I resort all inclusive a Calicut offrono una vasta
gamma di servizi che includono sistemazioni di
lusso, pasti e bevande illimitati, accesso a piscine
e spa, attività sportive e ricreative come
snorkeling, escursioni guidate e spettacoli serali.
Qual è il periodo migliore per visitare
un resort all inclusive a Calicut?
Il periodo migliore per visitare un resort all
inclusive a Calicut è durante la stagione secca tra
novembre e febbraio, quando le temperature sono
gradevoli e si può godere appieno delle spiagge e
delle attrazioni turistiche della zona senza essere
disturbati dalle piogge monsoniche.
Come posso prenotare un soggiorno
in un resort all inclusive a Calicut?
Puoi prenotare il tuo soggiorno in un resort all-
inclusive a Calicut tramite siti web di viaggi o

→ TASK BRIEF
What you return must be the lines above that run from the line with "Qual è il periodo migliore per visitare" to the line with "delle attrazioni turistiche", inclusive, each copied exactly.

→ EXERCISE SOLUTION
Qual è il periodo migliore per visitare
un resort all inclusive a Calicut?
Il periodo migliore per visitare un resort all
inclusive a Calicut è durante la stagione secca tra
novembre e febbraio, quando le temperature sono
gradevoli e si può godere appieno delle spiagge e
delle attrazioni turistiche della zona senza essere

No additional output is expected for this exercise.